:: Provided data ::

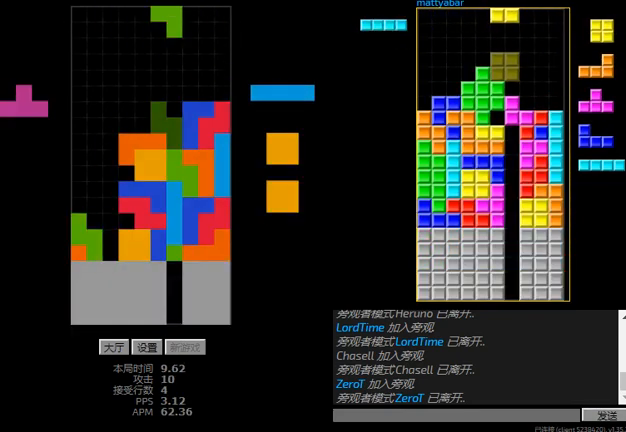
Gameplay with keyboard; each line is a JSON object with the keys held at the frame after it. "events" lists presses ("down") and releases ("up") of "hd", "l", "left", "r", "right" and "sd" between this image and that frame as [ms after this image, input, new state], when the widget could be followed in between. No other keys are recorded. Mouse input is not recorded. Key names are as the overlay labels them; some are game actions (e.g. jump) rather than physical keys.
{"keys": ["left"], "events": [[167, "hd", "up"], [234, "hd", "down"], [300, "hd", "up"], [300, "r", "up"], [300, "right", "up"], [500, "left", "down"]]}
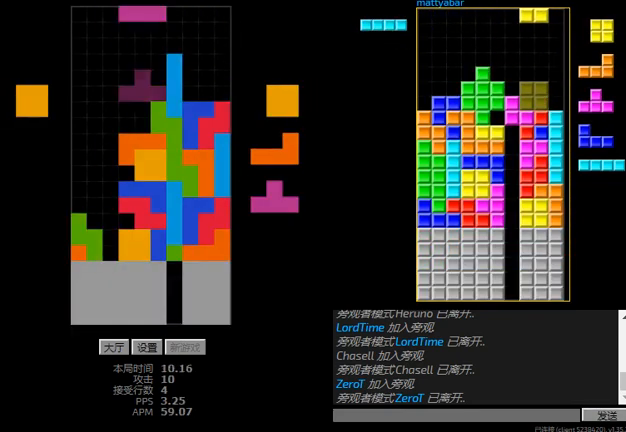
{"keys": ["left"], "events": [[34, "l", "down"], [67, "sd", "down"], [200, "l", "up"], [200, "right", "down"], [234, "left", "up"], [267, "l", "down"], [367, "hd", "down"], [367, "right", "up"], [367, "sd", "up"], [434, "l", "up"], [434, "left", "down"], [467, "hd", "up"]]}
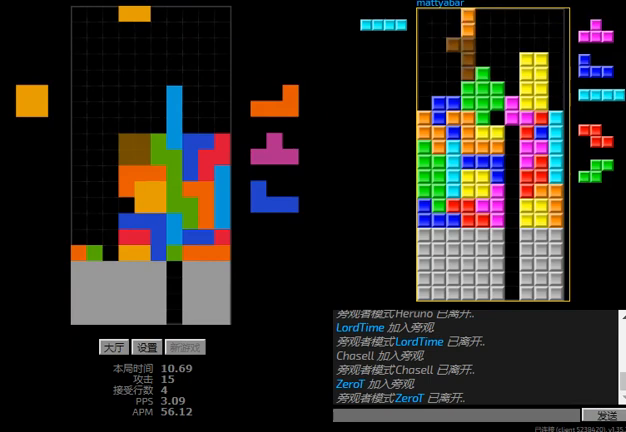
{"keys": ["hd"], "events": [[34, "left", "up"], [134, "hd", "down"], [167, "right", "down"], [267, "hd", "up"], [434, "right", "up"], [500, "hd", "down"]]}
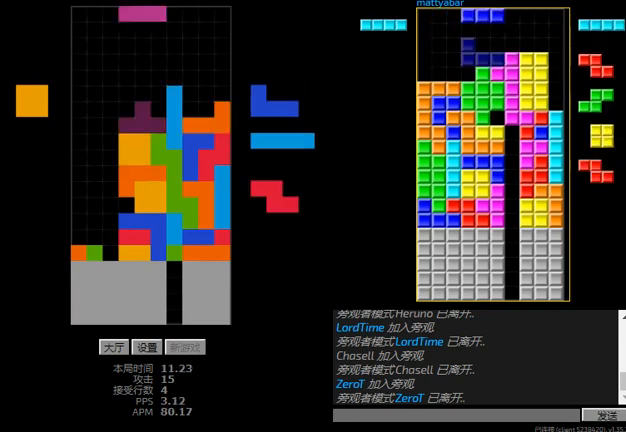
{"keys": ["hd", "left"], "events": [[100, "hd", "up"], [300, "left", "down"], [467, "hd", "down"]]}
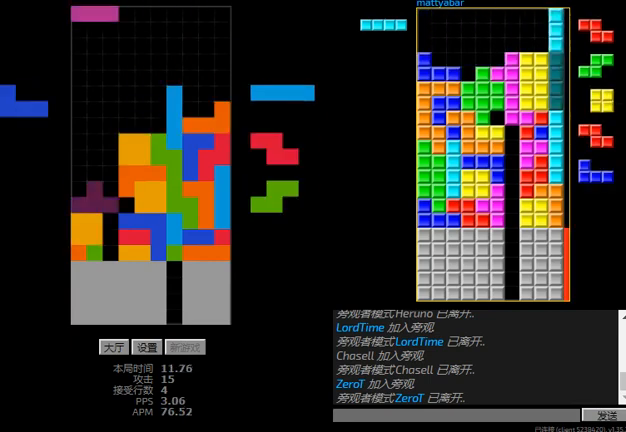
{"keys": ["left"], "events": [[34, "l", "down"], [67, "hd", "up"], [67, "sd", "down"], [134, "l", "up"], [134, "right", "down"], [167, "left", "up"], [200, "l", "down"], [200, "right", "up"], [234, "sd", "up"], [267, "hd", "down"], [334, "left", "down"], [400, "hd", "up"], [434, "l", "up"]]}
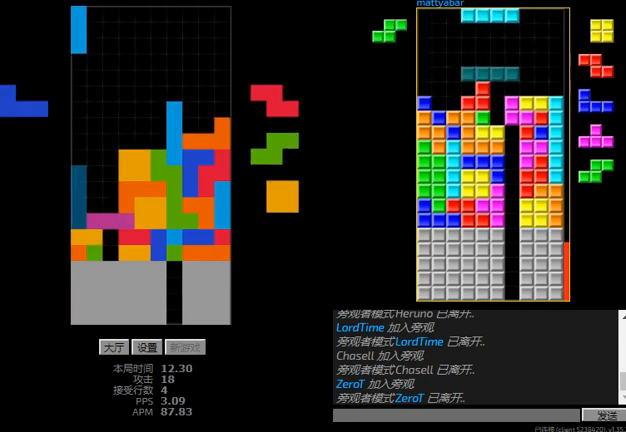
{"keys": ["hd", "left"], "events": [[200, "hd", "down"], [267, "l", "down"], [367, "hd", "up"], [367, "right", "down"], [434, "l", "up"], [434, "left", "up"], [434, "right", "up"], [467, "hd", "down"], [500, "left", "down"]]}
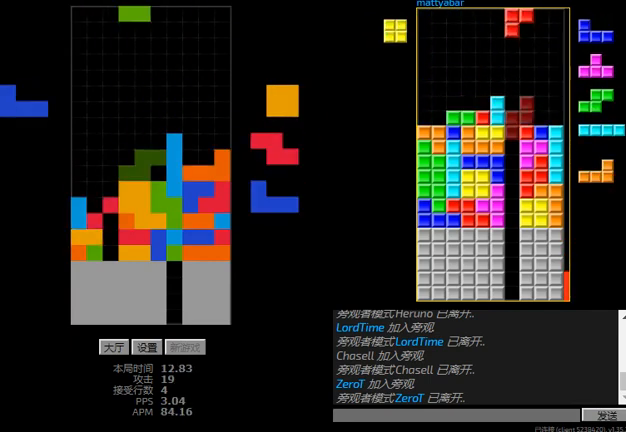
{"keys": [], "events": [[34, "l", "down"], [100, "hd", "up"], [134, "l", "up"], [200, "left", "up"], [300, "hd", "down"], [434, "hd", "up"]]}
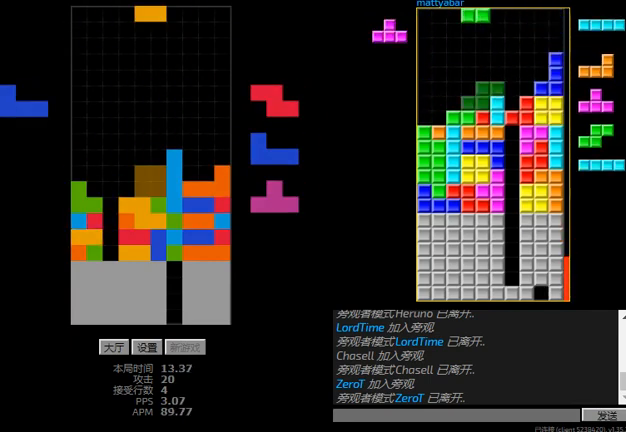
{"keys": ["right"], "events": [[100, "hd", "down"], [167, "right", "down"], [200, "r", "down"], [234, "hd", "up"], [334, "r", "up"], [367, "hd", "down"], [434, "r", "down"], [500, "hd", "up"], [500, "r", "up"]]}
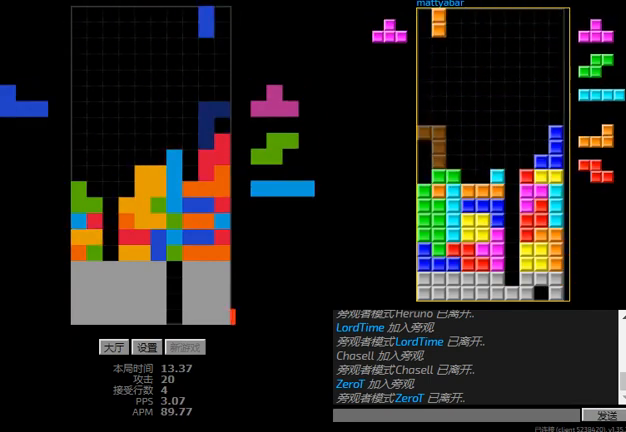
{"keys": ["l", "left", "sd"], "events": [[34, "left", "down"], [34, "right", "up"], [67, "hd", "down"], [167, "l", "down"], [234, "hd", "up"], [267, "l", "up"], [334, "hd", "down"], [400, "l", "down"], [400, "sd", "down"], [434, "hd", "up"]]}
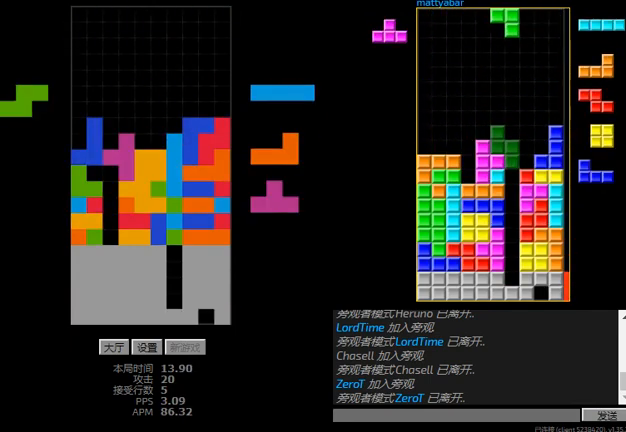
{"keys": ["hd"], "events": [[34, "left", "up"], [67, "sd", "up"], [100, "hd", "down"], [167, "l", "up"], [167, "right", "down"], [234, "right", "up"], [334, "right", "down"], [400, "hd", "up"], [500, "hd", "down"], [500, "right", "up"]]}
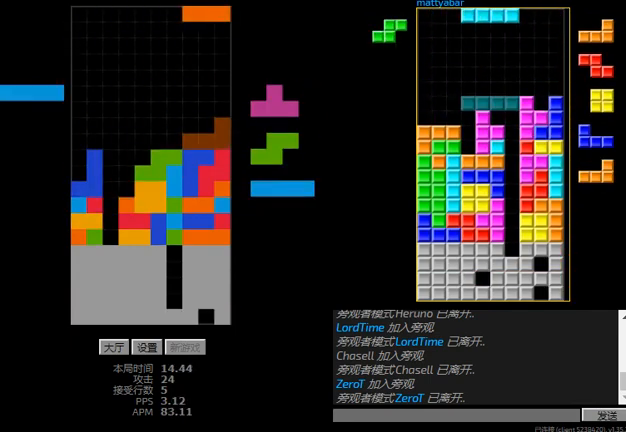
{"keys": ["hd", "l"], "events": [[67, "l", "down"], [100, "left", "down"], [134, "hd", "up"], [167, "l", "up"], [200, "hd", "down"], [200, "left", "up"], [334, "l", "down"], [334, "left", "down"], [400, "hd", "up"], [500, "hd", "down"], [500, "left", "up"]]}
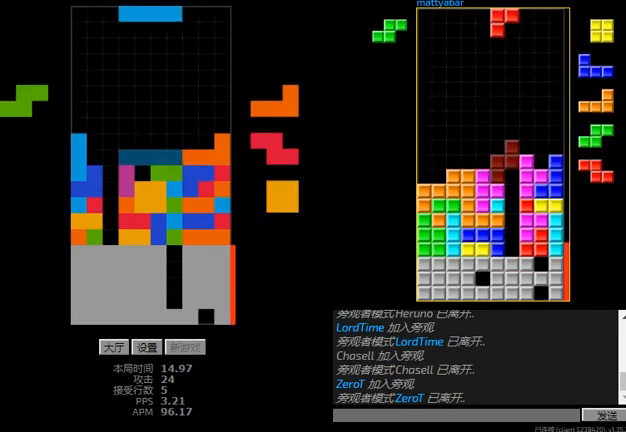
{"keys": ["l", "left"], "events": [[67, "left", "down"], [134, "hd", "up"], [200, "l", "up"], [300, "left", "up"], [367, "hd", "down"], [467, "l", "down"], [467, "left", "down"], [500, "hd", "up"]]}
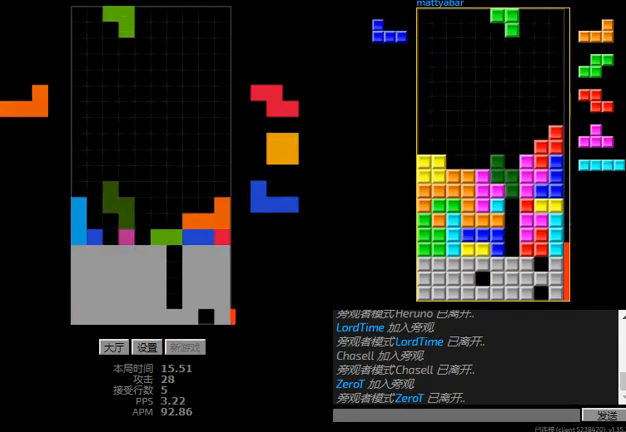
{"keys": ["r"], "events": [[67, "l", "up"], [67, "left", "up"], [67, "right", "down"], [100, "hd", "down"], [100, "right", "up"], [300, "hd", "up"], [300, "r", "down"], [300, "right", "down"], [367, "right", "up"]]}
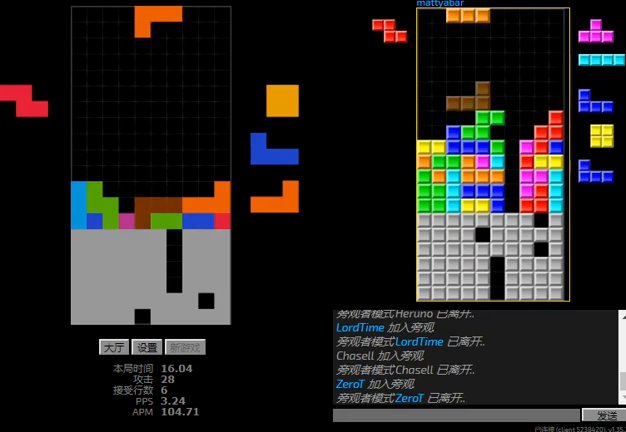
{"keys": ["left"], "events": [[34, "r", "up"], [100, "right", "down"], [334, "left", "down"], [367, "right", "up"], [400, "hd", "down"], [500, "hd", "up"]]}
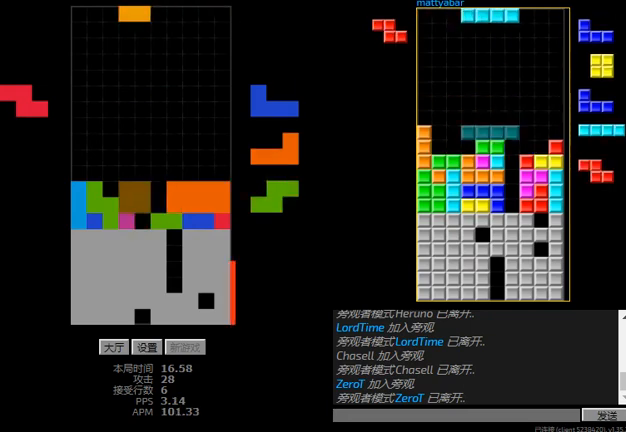
{"keys": ["hd"], "events": [[167, "hd", "down"], [234, "hd", "up"], [234, "l", "down"], [367, "l", "up"], [434, "left", "up"], [434, "right", "down"], [467, "hd", "down"], [467, "right", "up"]]}
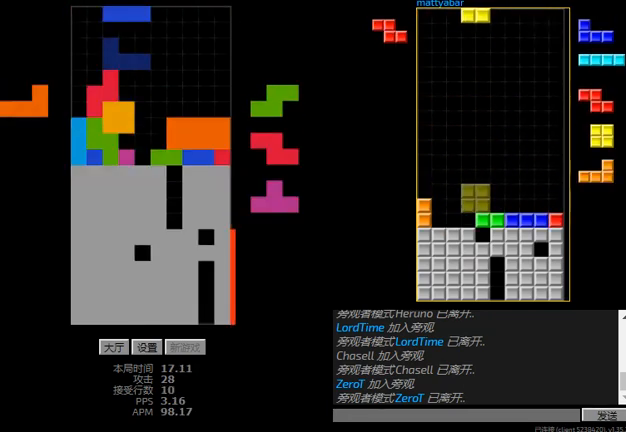
{"keys": ["right"], "events": [[34, "left", "down"], [67, "hd", "up"], [67, "r", "down"], [167, "r", "up"], [200, "hd", "down"], [200, "left", "up"], [367, "hd", "up"], [367, "right", "down"]]}
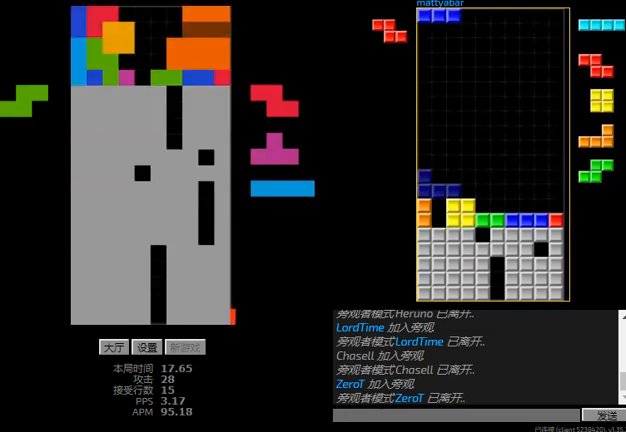
{"keys": [], "events": [[167, "right", "up"], [234, "hd", "down"], [400, "hd", "up"]]}
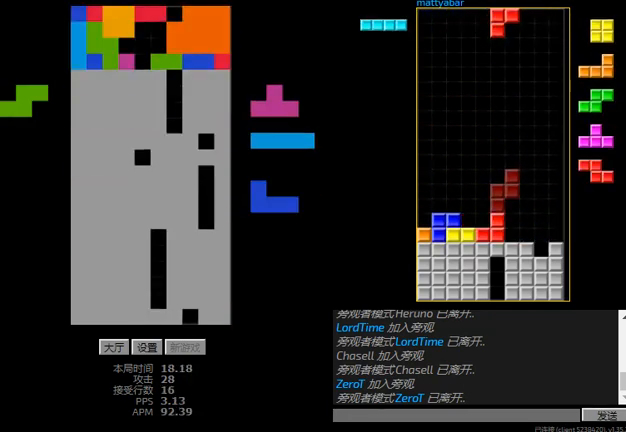
{"keys": ["sd"], "events": [[167, "l", "down"], [167, "sd", "down"], [234, "l", "up"], [300, "r", "down"], [400, "r", "up"]]}
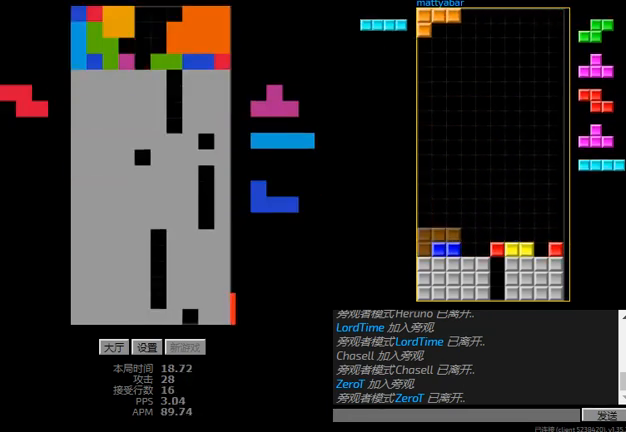
{"keys": ["r"], "events": [[67, "r", "down"], [334, "r", "up"], [334, "sd", "up"], [367, "hd", "down"], [434, "r", "down"], [467, "hd", "up"]]}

:::

_Problem details_
Retype the lines above exactly, no pictures.

_Exercise output_
Gameplay with keyboard; each line is a JSON object with the keys held at the frame after it. "events" lists presses ("down") and releases ("up") of "hd", "l", "left", "r", "right" and "sd" between this image and that frame as [ms after this image, input, new state], when the widget could be followed in between. No other keys are recorded. Mouse input is not recorded. Key names are as the overlay labels them; some are game actions (e.g. jump) rather than physical keys.
{"keys": ["left"], "events": [[167, "hd", "up"], [234, "hd", "down"], [300, "hd", "up"], [300, "r", "up"], [300, "right", "up"], [500, "left", "down"]]}
{"keys": ["left"], "events": [[34, "l", "down"], [67, "sd", "down"], [200, "l", "up"], [200, "right", "down"], [234, "left", "up"], [267, "l", "down"], [367, "hd", "down"], [367, "right", "up"], [367, "sd", "up"], [434, "l", "up"], [434, "left", "down"], [467, "hd", "up"]]}
{"keys": ["hd"], "events": [[34, "left", "up"], [134, "hd", "down"], [167, "right", "down"], [267, "hd", "up"], [434, "right", "up"], [500, "hd", "down"]]}
{"keys": ["hd", "left"], "events": [[100, "hd", "up"], [300, "left", "down"], [467, "hd", "down"]]}
{"keys": ["left"], "events": [[34, "l", "down"], [67, "hd", "up"], [67, "sd", "down"], [134, "l", "up"], [134, "right", "down"], [167, "left", "up"], [200, "l", "down"], [200, "right", "up"], [234, "sd", "up"], [267, "hd", "down"], [334, "left", "down"], [400, "hd", "up"], [434, "l", "up"]]}
{"keys": ["hd", "left"], "events": [[200, "hd", "down"], [267, "l", "down"], [367, "hd", "up"], [367, "right", "down"], [434, "l", "up"], [434, "left", "up"], [434, "right", "up"], [467, "hd", "down"], [500, "left", "down"]]}
{"keys": [], "events": [[34, "l", "down"], [100, "hd", "up"], [134, "l", "up"], [200, "left", "up"], [300, "hd", "down"], [434, "hd", "up"]]}
{"keys": ["right"], "events": [[100, "hd", "down"], [167, "right", "down"], [200, "r", "down"], [234, "hd", "up"], [334, "r", "up"], [367, "hd", "down"], [434, "r", "down"], [500, "hd", "up"], [500, "r", "up"]]}
{"keys": ["l", "left", "sd"], "events": [[34, "left", "down"], [34, "right", "up"], [67, "hd", "down"], [167, "l", "down"], [234, "hd", "up"], [267, "l", "up"], [334, "hd", "down"], [400, "l", "down"], [400, "sd", "down"], [434, "hd", "up"]]}
{"keys": ["hd"], "events": [[34, "left", "up"], [67, "sd", "up"], [100, "hd", "down"], [167, "l", "up"], [167, "right", "down"], [234, "right", "up"], [334, "right", "down"], [400, "hd", "up"], [500, "hd", "down"], [500, "right", "up"]]}
{"keys": ["hd", "l"], "events": [[67, "l", "down"], [100, "left", "down"], [134, "hd", "up"], [167, "l", "up"], [200, "hd", "down"], [200, "left", "up"], [334, "l", "down"], [334, "left", "down"], [400, "hd", "up"], [500, "hd", "down"], [500, "left", "up"]]}
{"keys": ["l", "left"], "events": [[67, "left", "down"], [134, "hd", "up"], [200, "l", "up"], [300, "left", "up"], [367, "hd", "down"], [467, "l", "down"], [467, "left", "down"], [500, "hd", "up"]]}
{"keys": ["r"], "events": [[67, "l", "up"], [67, "left", "up"], [67, "right", "down"], [100, "hd", "down"], [100, "right", "up"], [300, "hd", "up"], [300, "r", "down"], [300, "right", "down"], [367, "right", "up"]]}
{"keys": ["left"], "events": [[34, "r", "up"], [100, "right", "down"], [334, "left", "down"], [367, "right", "up"], [400, "hd", "down"], [500, "hd", "up"]]}
{"keys": ["hd"], "events": [[167, "hd", "down"], [234, "hd", "up"], [234, "l", "down"], [367, "l", "up"], [434, "left", "up"], [434, "right", "down"], [467, "hd", "down"], [467, "right", "up"]]}
{"keys": ["right"], "events": [[34, "left", "down"], [67, "hd", "up"], [67, "r", "down"], [167, "r", "up"], [200, "hd", "down"], [200, "left", "up"], [367, "hd", "up"], [367, "right", "down"]]}
{"keys": [], "events": [[167, "right", "up"], [234, "hd", "down"], [400, "hd", "up"]]}
{"keys": ["sd"], "events": [[167, "l", "down"], [167, "sd", "down"], [234, "l", "up"], [300, "r", "down"], [400, "r", "up"]]}
{"keys": ["r"], "events": [[67, "r", "down"], [334, "r", "up"], [334, "sd", "up"], [367, "hd", "down"], [434, "r", "down"], [467, "hd", "up"]]}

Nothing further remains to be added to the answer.